また、鉄を補給することで高価なESAを減量することができます。
高リン血症になる時期には、すでに腎性貧血が進行しています。
保存期のCa非含有リン吸着薬はホスレノール、キックリン、リオナに限られます。
問題点は患者に負担させるには高価…。
しかしリオナは貧血の改善もあるので、経済的といった利点もあります。
⑦ピートル(2015年)
- ピートル(一般名:スクロオキシ水酸化鉄)
- 販売元:キッセイ薬品工業
- カルシウム:非含有
- 鉄:含有
- 服用のタイミング:食直前
- 剤型:錠・チュアブル
- OD錠:無
- 代謝性アシドーシス:不変
(リオナと同じです)鉄が腸管粘膜を刺激して下痢を起こす場合があります。
黒色便になる場合があります。
鉄が含まれているので貧血改善作用があります。
最後にリン吸着薬の一覧表です。
リン吸着薬の選択
- カルシウム値上昇➡カルシウム非含有を選択(カルタン以外)
- カルシウム値が低い➡カルシウム含有(カルタン)
- 鉄欠乏→鉄含有を選択(リオナ・ピートル)
- 代謝性アルカローシス→代謝性アシドーシス助長を選択(フォスブロック・レナジェル)
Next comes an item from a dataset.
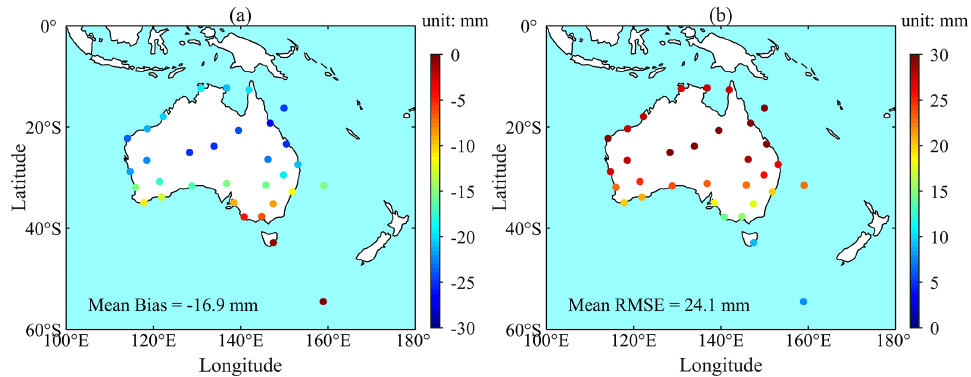
Figure 10. Bias (a) and RMSE (b) between ZHD-ERA5 and ZHD-RS during the 19-year period of 2000–2019 at each of the 32 radiosonde stations located in Australia.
- 便秘になりやすい、腸閉塞の既往がある➡腸閉塞を助長するもの以外(フォスブロック・レナジェル以外)
- 代謝性アシドーシスの改善が不十分→その是正に役立つものを選択(リオナ)
といった風ですかね(大まかです)。
病院に7種類あるとこはかなり珍しいと思うので、あるリン吸着薬で、ベストな選択をすることが大事だと思います。
また、剤型の確認やOD錠があるかないかも大切なところだと思います。
嚥下機能が落ちていて錠剤を飲み込めない患者さんがいます。
そういった患者さんには、OD錠を使うといいでしょう。
OD錠は口の中に入れるとすぐ溶けて、かみ砕いたり水を必要としません。
さらに、リン吸着薬の変更をした患者さんがいれば、飲むタイミング(食直前か食直後か)が変更している場合があるので、説明すると親切かも!
リン吸着薬の進歩
リン吸着薬は従来型のカルシウム含有だけでなく、異所性石灰化予防に役立つカルシウム非含有が登場しました。
そして2014年以降鉄含有のリン吸着薬が登場し、貧血の改善になりました。